Todo ello ha llevado a los Estados, incluso los considerados como más representativos y democráticos, a recurrir a un dispositivo históricamente empleado -y por doquier eficaz-, que situó y aún sitúa al Estado en un ámbito virtual aislado de las contingencias espacio-temporales ínsitas en las crisis capitalistas, a saber: el secreto estatal. La esfera de la seguridad política, reiteradamente invocada por el Estado para ensombrecer una parte de su acción interior y exterior por mor de razones supuestamente inefables de protección hacia la sociedad, va a verse ampliada a la hoy llamada esfera de la seguridad económica. Es decir, el componente crítico del sistema capitalista va a verse arropado por una nueva teorización del secreto de Estado cuya función primordial parece obedecer más a erosionar el mordiente social que la crisis puede deparar a la legitimidad del sistema, intramuros de él mismo, que a facilitar propiamente la salida de la crisis que el rumbo del capital acostumbra inducir.

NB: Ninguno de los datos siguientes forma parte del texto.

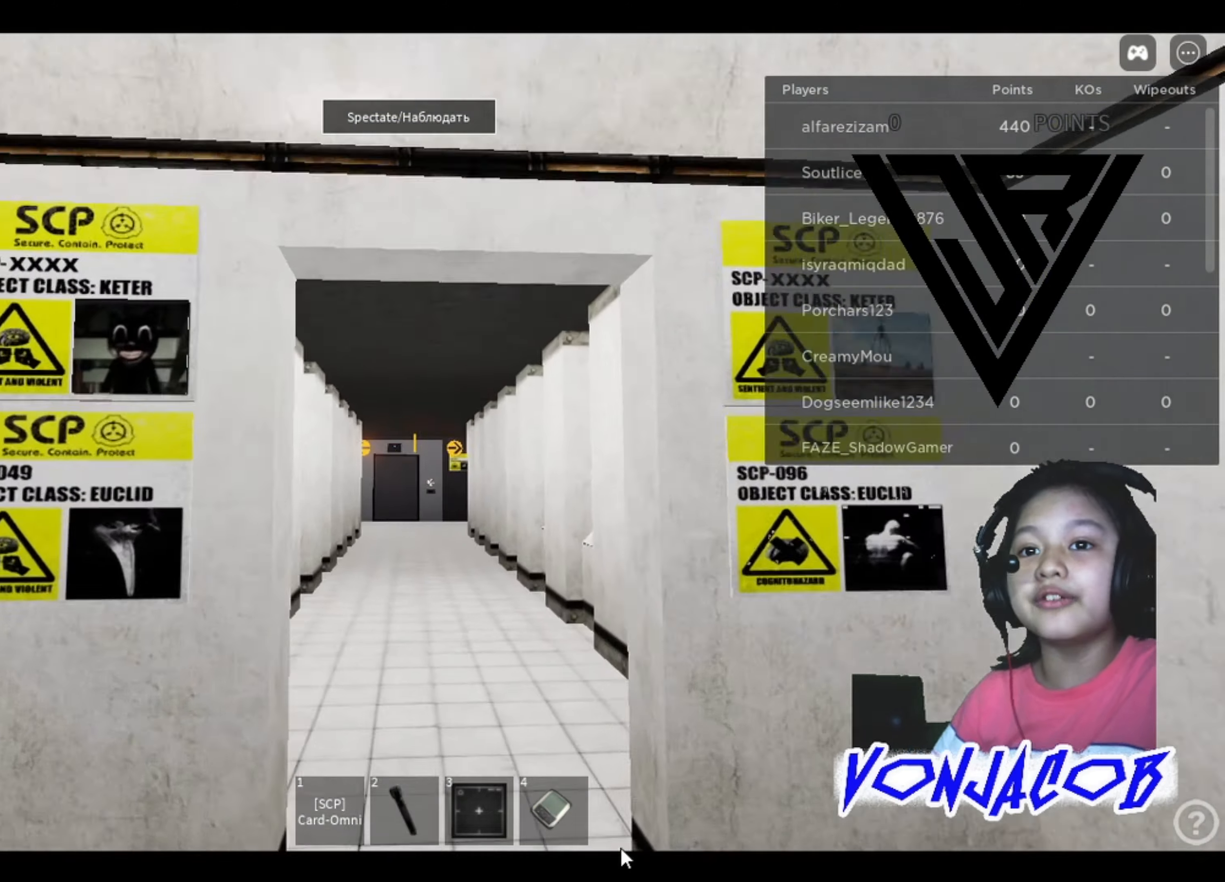
{"buttons": [], "left_stick": "up", "right_stick": "center", "events": [[367, "right_stick", "up"], [467, "right_stick", "center"]]}
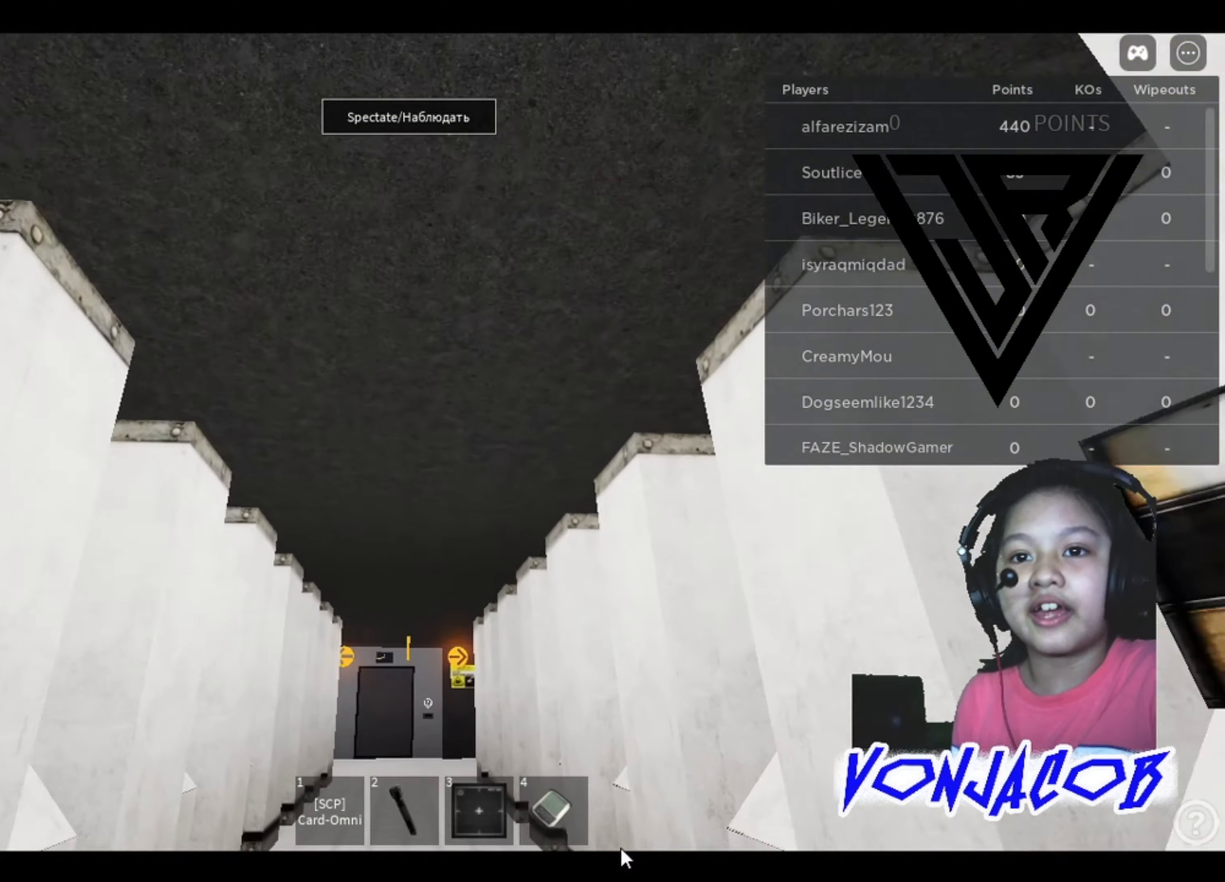
{"buttons": [], "left_stick": "up", "right_stick": "center", "events": [[367, "right_stick", "down-left"], [434, "right_stick", "center"]]}
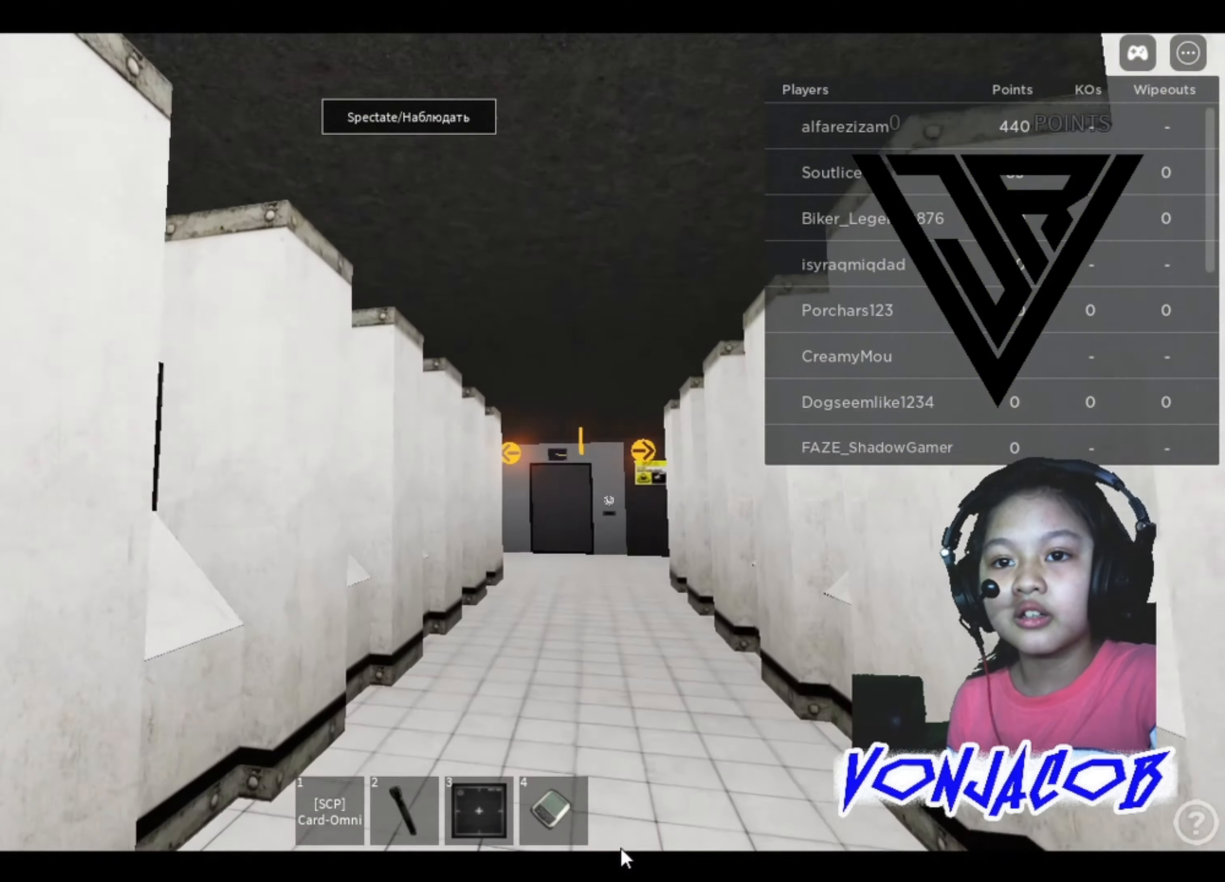
{"buttons": [], "left_stick": "up", "right_stick": "center", "events": []}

Surge así la llamada “Inteligencia económica” que deviene en el nuevo paradigma doctrinal vigente y aplicado como brazo previsor por los servicios de Inteligencia del Estado concernido, al que proporcionan información transformada en conocimiento apto para fundamentar las decisiones políticas más importantes, acordes estas con los principios, generalmente invariantes, que informan la Razón de Estado. Tal doctrina supuestamente securitaria, incorporada hoy al conjunto paradigmático de las prácticas políticas gubernamentales del Estado, se convierte en el correlato necesario de la llamada ingeniería financiera. Es éste un alambicado sistema de filtros, teoría de juegos supuestamente lógicos y refinadas intermediaciones, surgido intramuros del capitalismo tardío presuntamente para salvar al sistema del desplome de las tasas de ganancia y productividad derivado de la colmatación de importantes sectores productivos de la actividad económica, sectores inicialmente asignados a empresas públicas estatales que, en su día, fueron privatizadas y pasaron a manos de compañías en fechas previas a los procesos de declinación antes enunciados.

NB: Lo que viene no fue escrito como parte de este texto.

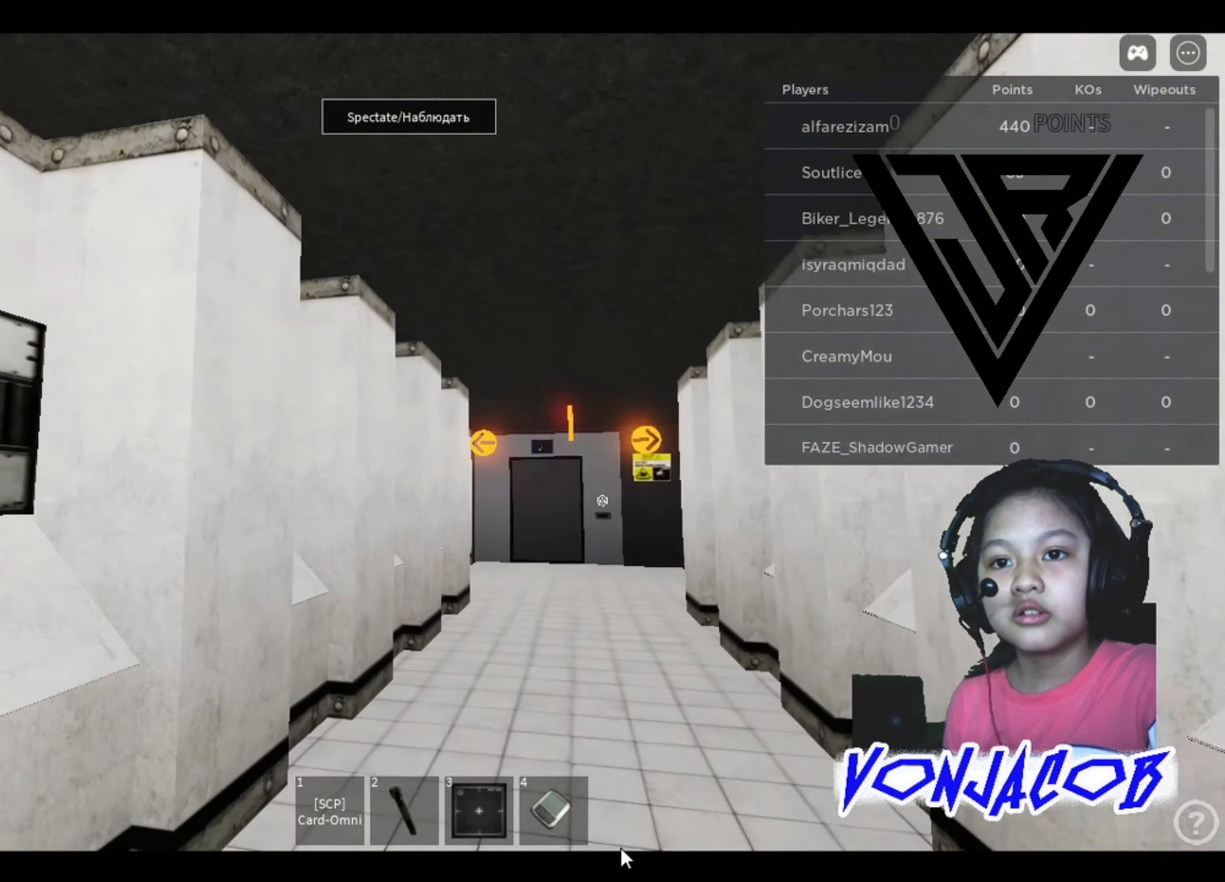
{"buttons": [], "left_stick": "up", "right_stick": "center", "events": [[100, "right_stick", "right"], [200, "right_stick", "center"]]}
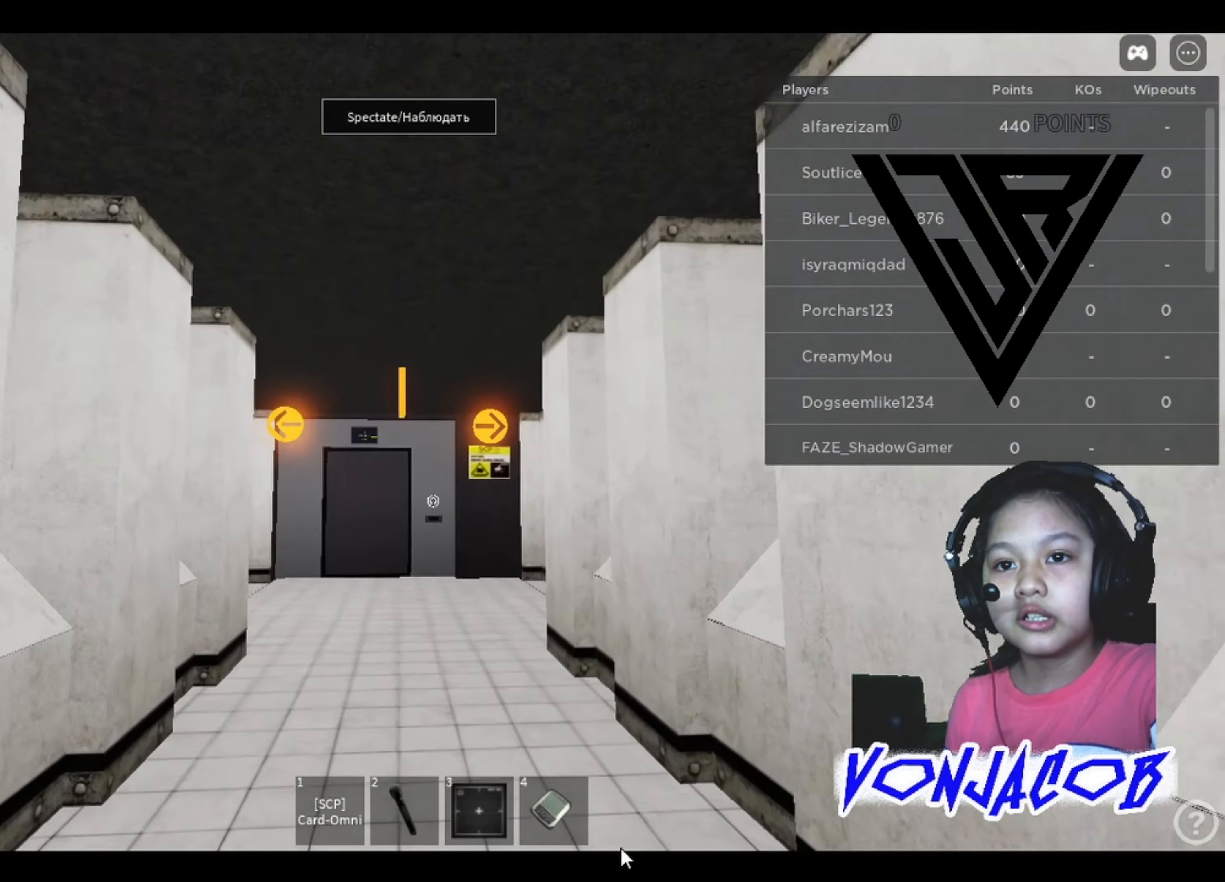
{"buttons": [], "left_stick": "up-right", "right_stick": "center", "events": [[500, "left_stick", "up-right"]]}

En este proceso, pues, ha jugado un papel determinante la privatización de las empresas públicas estatales; sirva el ejemplo: a lo largo de la Transición a la democracia en España, el número de empresas públicas españolas ha pasado a tener desde las 130 en las postrimerías del régimen de Franco a las 16 vigentes en la actualidad.

La ingeniería financiera, un sofisticado artefacto de intermediación gestora que, en sustancia, iguala mecánicamente el dinero, convertido en capital, con la riqueza, precisaba entrañarse hondamente con el Estado del capital para encubrir sus contradicciones bajo el eficiente disfraz de su ropaje especulativo y discreto; tanto que, según la instrucción de numerosos procesos judiciales que afloraron tras la crisis económico-financiera y sistémica de 2008, ha devenido  en ocasiones cada vez más frecuentes en la antesala de la irrupción del crimen organizado en el mundo de las altas finanzas. Y lo ha hecho mediante prácticas corruptas asociadas al lavado de dinero; la evasión fiscal; los paraísos fiscales ilegales; la especulación inmobiliaria; el narcotráfico; el comercio clandestino de armas; incluso la trata de mujeres y otras actividades criminales semejantes. Sin la erosión de las instituciones de intermediación social mediante la degradación de sus pautas normativas, estos procesos y prácticas criminales no hubieran sido posibles.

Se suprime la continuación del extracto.